Tüketim düşerken faturanın yükselmesi kafa karıştırdı. Aynı şekilde sanayide gaz kullanımı azalırken verilere göre hem üretimin hem istihdamın artması çelişki yarattı. ‘Sonsuz enerji üreteceği ileri sürülen erke dönergeci mi devreye girdi?’ soruları gündeme geldi. Çelişki üstüne çelişki ‘Bu nasıl mümkün olabiliyor’ değerlendirmelerini getirdi. Kafa karıştıran tablo TÜİK verilerinin bir kez daha sorgulanmasına da yol açtı.”

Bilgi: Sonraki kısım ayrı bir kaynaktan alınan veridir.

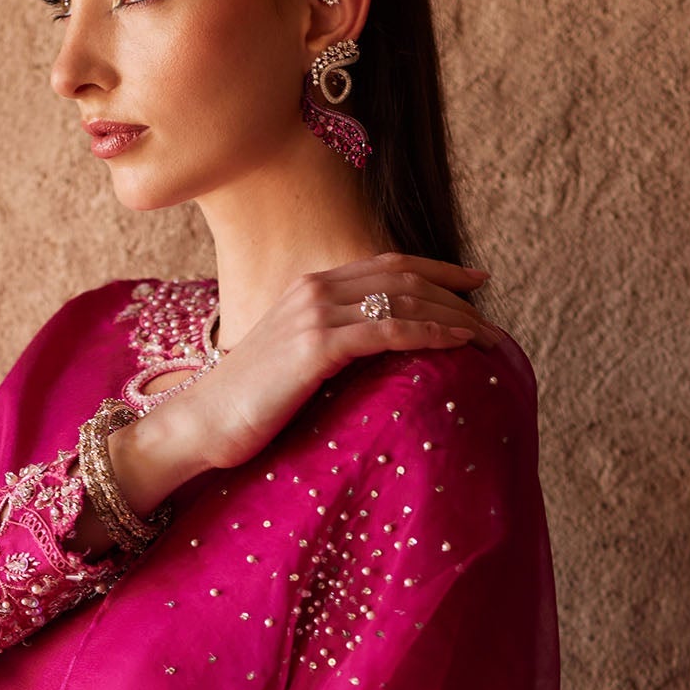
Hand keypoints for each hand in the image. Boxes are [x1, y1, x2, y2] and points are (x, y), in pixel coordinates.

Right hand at [183, 253, 501, 474]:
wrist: (199, 425)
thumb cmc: (246, 407)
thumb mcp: (294, 364)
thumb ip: (331, 346)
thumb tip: (374, 357)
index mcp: (310, 287)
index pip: (388, 264)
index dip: (437, 269)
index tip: (475, 281)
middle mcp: (315, 288)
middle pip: (404, 276)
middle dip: (455, 294)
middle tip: (490, 318)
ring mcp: (315, 314)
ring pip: (404, 299)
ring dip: (453, 315)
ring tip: (486, 337)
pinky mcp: (317, 346)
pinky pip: (390, 330)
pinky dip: (430, 333)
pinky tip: (457, 344)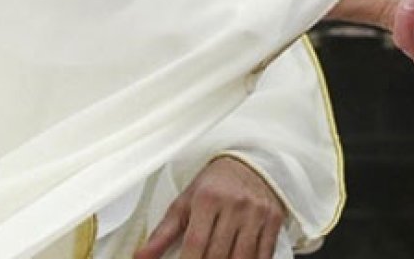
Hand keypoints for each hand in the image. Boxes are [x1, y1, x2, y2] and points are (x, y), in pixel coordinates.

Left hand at [135, 156, 285, 258]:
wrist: (249, 164)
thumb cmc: (213, 185)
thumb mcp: (184, 202)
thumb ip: (162, 233)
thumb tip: (140, 257)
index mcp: (207, 198)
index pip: (195, 243)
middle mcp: (234, 204)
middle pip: (217, 253)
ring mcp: (256, 212)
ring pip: (242, 256)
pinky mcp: (273, 218)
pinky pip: (264, 252)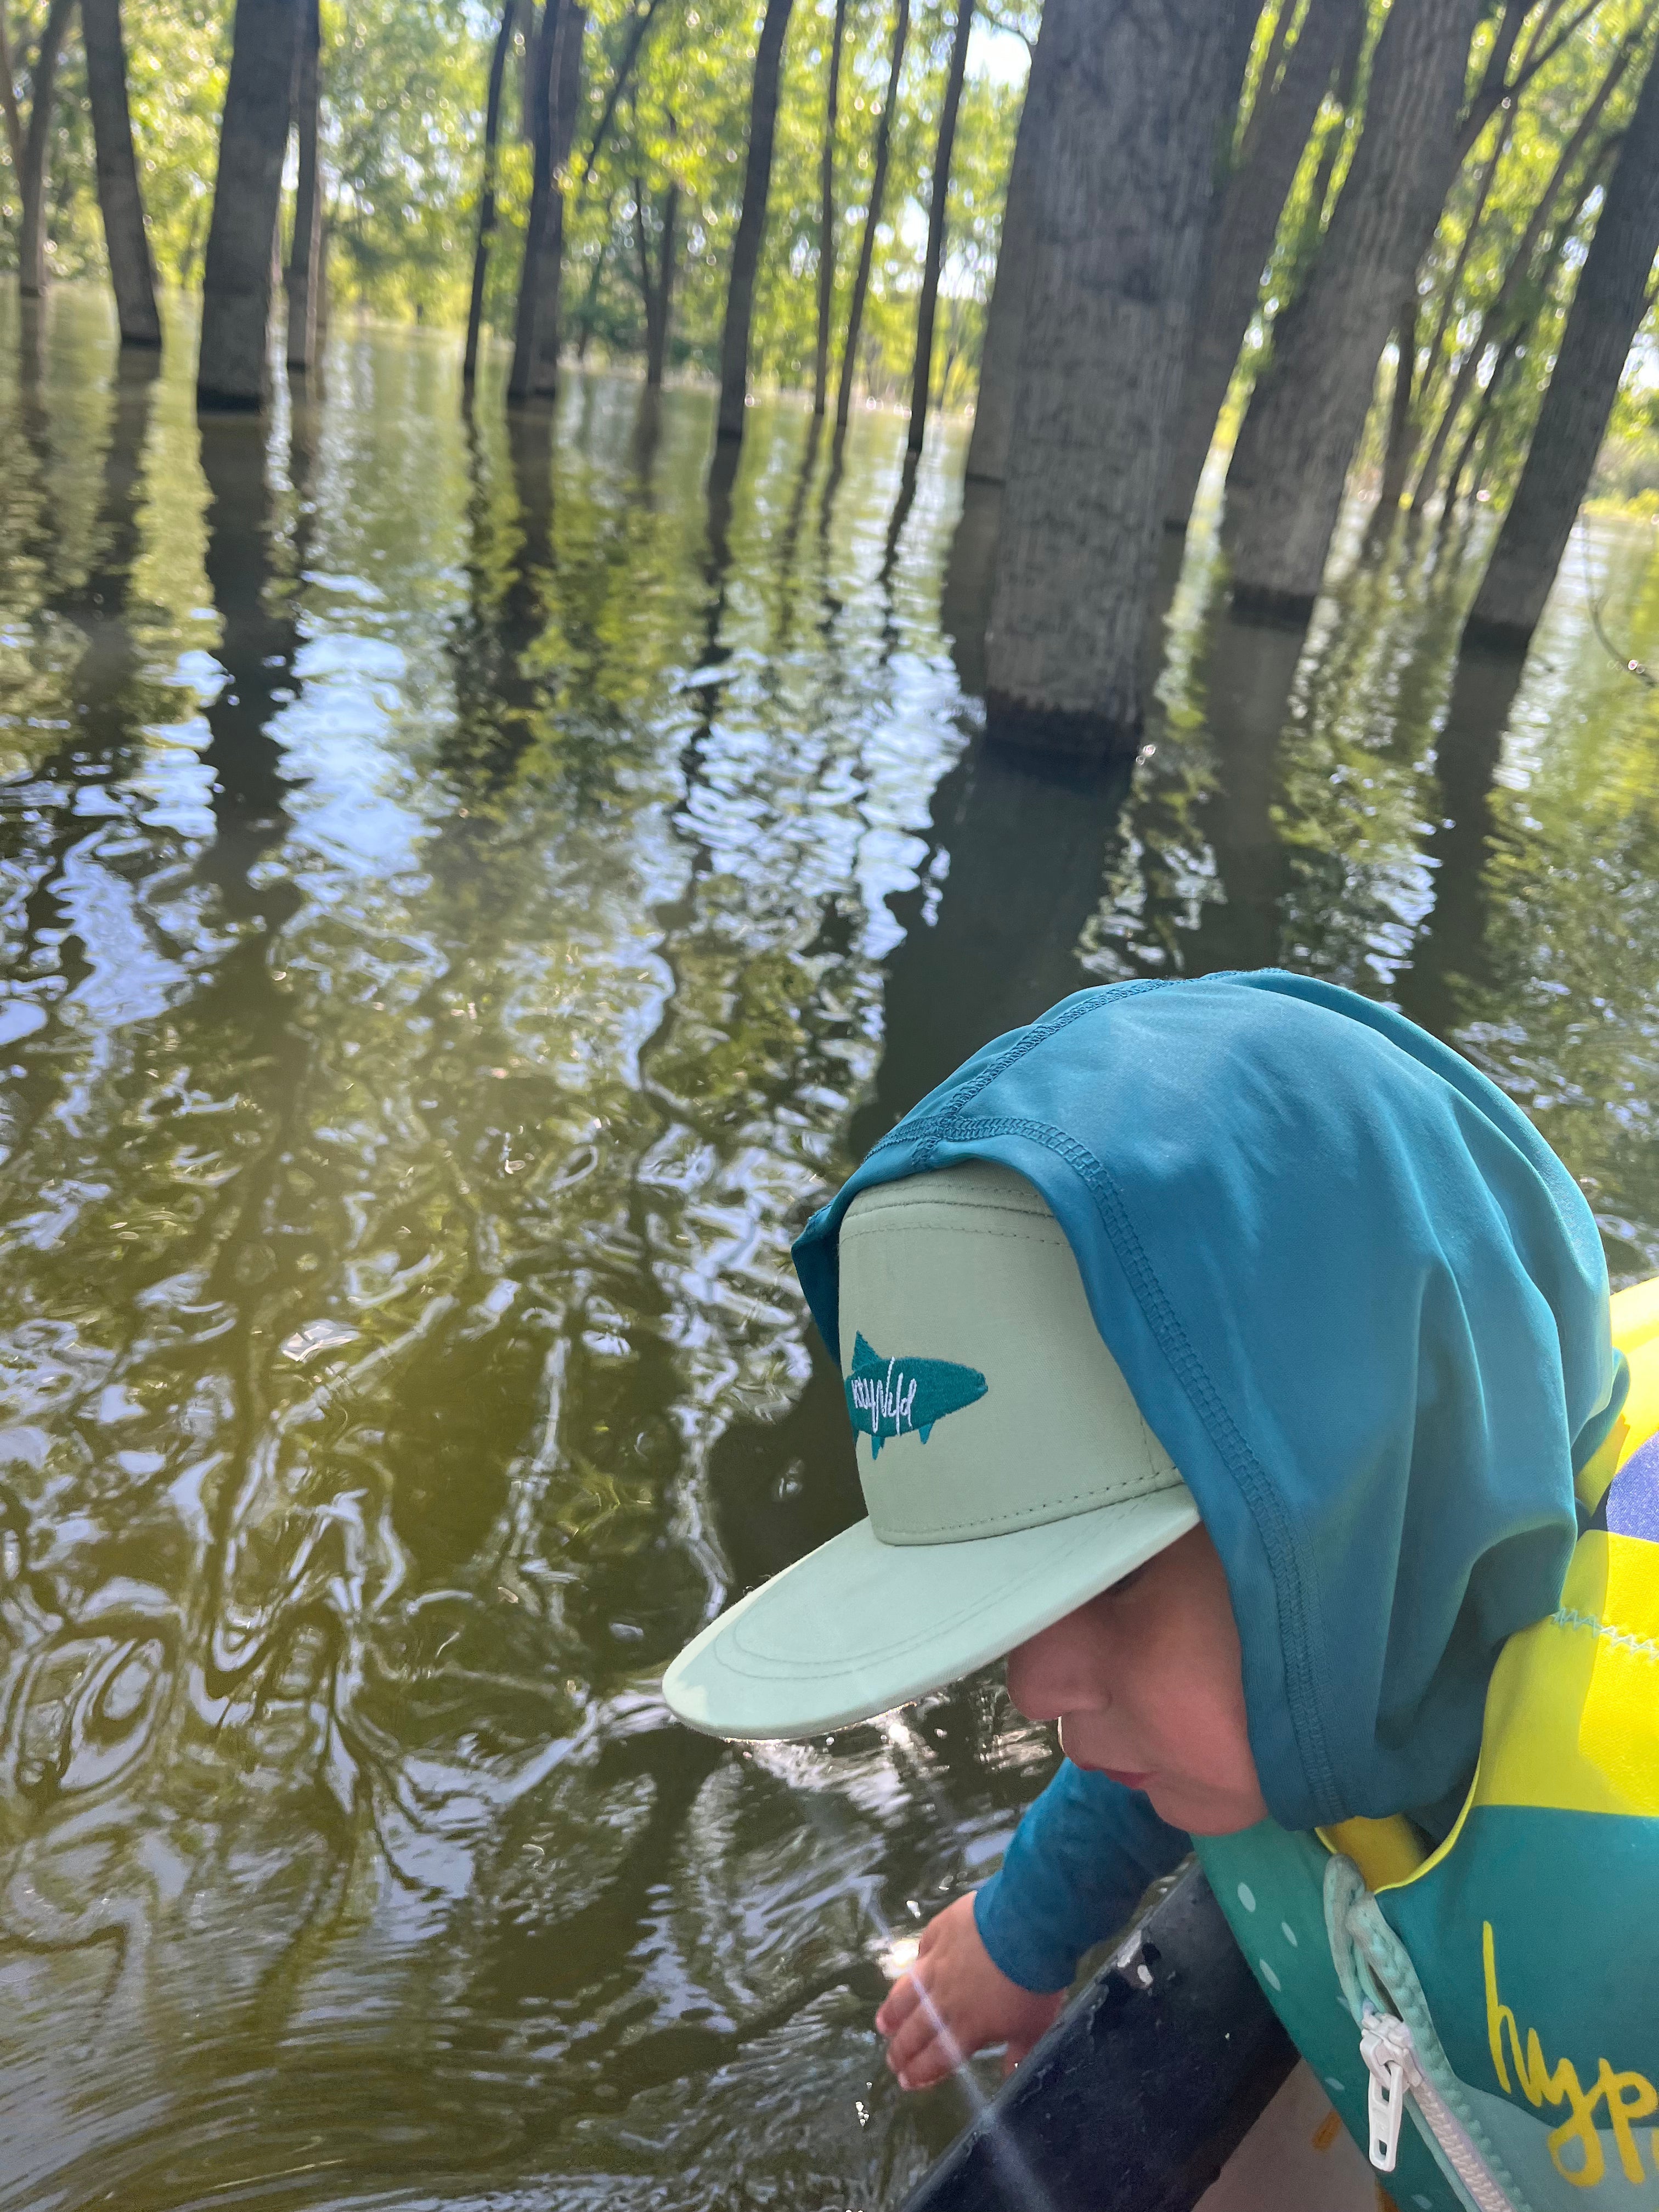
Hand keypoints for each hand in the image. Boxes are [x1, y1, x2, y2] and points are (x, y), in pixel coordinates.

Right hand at [875, 1893, 1066, 2089]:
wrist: (1025, 1928)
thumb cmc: (1034, 1984)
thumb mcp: (1035, 2029)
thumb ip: (1018, 2054)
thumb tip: (1007, 2074)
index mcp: (968, 2027)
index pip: (937, 2057)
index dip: (920, 2071)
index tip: (906, 2081)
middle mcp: (946, 1999)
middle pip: (916, 2029)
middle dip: (901, 2049)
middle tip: (891, 2060)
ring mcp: (939, 1963)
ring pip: (908, 1992)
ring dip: (894, 2010)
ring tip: (882, 2023)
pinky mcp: (941, 1931)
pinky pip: (923, 1948)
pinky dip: (916, 1962)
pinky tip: (911, 1967)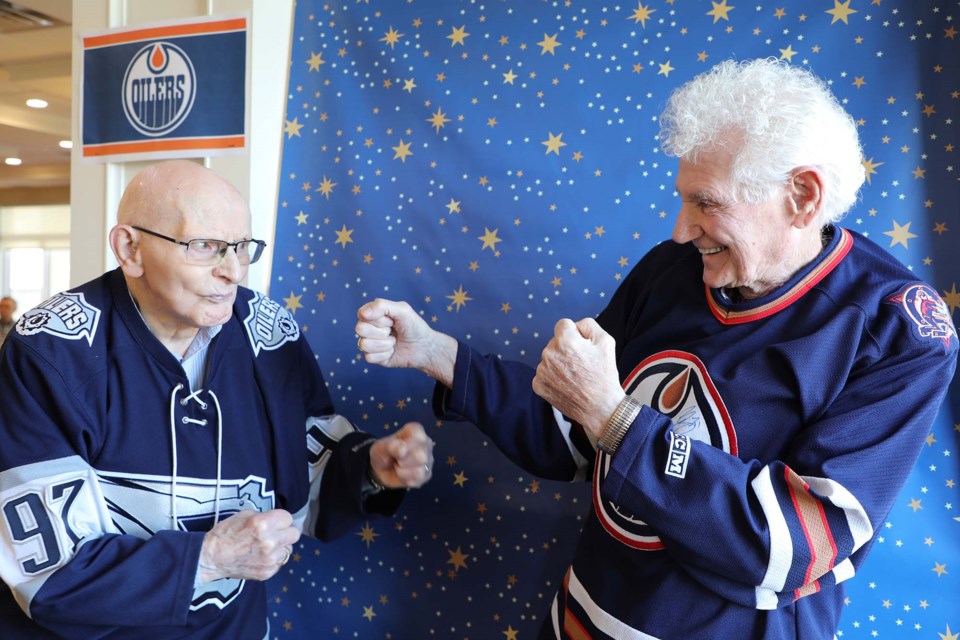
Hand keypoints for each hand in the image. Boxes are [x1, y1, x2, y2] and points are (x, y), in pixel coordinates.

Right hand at [198, 509, 300, 583]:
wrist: (211, 558)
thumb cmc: (226, 534)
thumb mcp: (244, 515)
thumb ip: (265, 516)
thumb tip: (278, 520)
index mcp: (263, 524)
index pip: (288, 518)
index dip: (281, 519)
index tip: (275, 522)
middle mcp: (270, 542)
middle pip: (294, 534)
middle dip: (285, 532)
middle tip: (275, 533)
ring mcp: (270, 560)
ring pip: (288, 550)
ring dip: (280, 547)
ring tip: (265, 546)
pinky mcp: (267, 572)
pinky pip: (280, 563)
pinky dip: (273, 559)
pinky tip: (261, 557)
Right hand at [356, 298, 457, 386]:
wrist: (424, 347)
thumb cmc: (413, 326)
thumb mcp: (402, 309)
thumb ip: (381, 306)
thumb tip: (362, 314)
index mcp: (372, 314)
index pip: (362, 315)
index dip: (379, 319)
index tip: (392, 320)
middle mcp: (367, 328)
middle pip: (360, 329)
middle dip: (382, 331)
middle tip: (393, 330)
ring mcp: (369, 343)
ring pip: (364, 344)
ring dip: (385, 344)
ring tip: (394, 341)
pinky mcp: (372, 357)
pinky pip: (370, 357)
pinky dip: (385, 354)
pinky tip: (392, 351)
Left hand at [369, 421, 434, 488]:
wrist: (381, 469)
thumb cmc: (383, 453)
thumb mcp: (380, 447)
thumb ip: (390, 446)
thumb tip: (402, 450)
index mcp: (416, 431)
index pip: (418, 437)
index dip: (405, 445)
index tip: (395, 447)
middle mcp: (426, 443)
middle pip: (420, 456)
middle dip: (402, 461)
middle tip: (396, 459)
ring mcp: (428, 459)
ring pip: (420, 470)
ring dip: (402, 471)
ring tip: (398, 466)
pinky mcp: (427, 474)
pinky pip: (418, 480)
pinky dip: (405, 479)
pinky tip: (402, 474)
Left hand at [532, 318, 624, 437]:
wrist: (600, 408)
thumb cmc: (604, 375)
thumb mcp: (606, 341)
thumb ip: (588, 324)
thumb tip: (575, 325)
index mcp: (565, 341)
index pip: (563, 324)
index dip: (575, 334)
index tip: (582, 346)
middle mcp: (549, 354)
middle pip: (555, 342)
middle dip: (566, 348)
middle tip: (581, 364)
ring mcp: (542, 370)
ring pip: (549, 358)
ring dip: (559, 363)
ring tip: (575, 376)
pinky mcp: (538, 385)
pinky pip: (544, 373)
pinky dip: (553, 377)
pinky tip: (566, 384)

“Baba-oğuluz sizi boğarız”
Cumhuriyet gazetesi manşetindeki, “Baba-oğuluz sizi boğarız” başlıklı haberinde, “CHP Genel Başkanı Kılıçdaroğlu, 2 yıl 7 ay 15 gün hapis cezası ve siyasi yasak kararı verilen İBB Başkanı İmamoğlu’nu partisinin grup toplantısında ağırladı. Salona ‘El ele, kol kola, omuz omuza’ sloganları eşliğinde gelen Kılıçdaroğlu, ‘Kendisi CHP’nin evladı olduğu kadar benim de evladımdır’ dedi.
Bakan Soylu’ya seslenen Kılıçdaroğlu, ‘Onun tırnağı bile olamazsın. Neymiş, 16 milyon insanın sevgilisini görevden alacakmış. İmamoğlu size büyük lokmadır, boğazınıza takılır. Boğarız sizi’ dedi. İktidara geldiklerinde yapacaklarını sıralayan CHP lideri, ‘Herkes Bay Kemal’i beklesin’ dedi” ifadelerine yer verdi.
“Tabelasız yurtlarda köreltilen hayatlar”
Evrensel gazetesinin manşetinde, “Tabelasız yurtlarda köreltilen hayatlar” başlıklı haber yer aldı:
“Pendik ve Tuzla’da apartman dairelerinin bir iki katına sıkışmış, ‘yurt’ diye isimlendirilmiş, tabelası dahi olmayan cemaat-tarikat yerlerinde tercih etmedikleri hayata zorlanan kız çocuklarıyla konuştuk.
Henüz 14 yaşında. Yurt hayatını anlatıyor: Haftanın 5 günü dışarı çıkmak ve telefon yasak. Camdan bakmak bile, ‘Adımız çıkar’ diye yasak. Yemek ve temizliği kendimiz yapıyoruz.
Yurtlarda eğitimi ilişkin propagandayı şöyle özetliyorlar: ‘Türkçeyi bilmeniz yeterli, matematiğe gerek yok. Atatürk ve peygamber arasında siz doğru olanı tercih ettiniz.”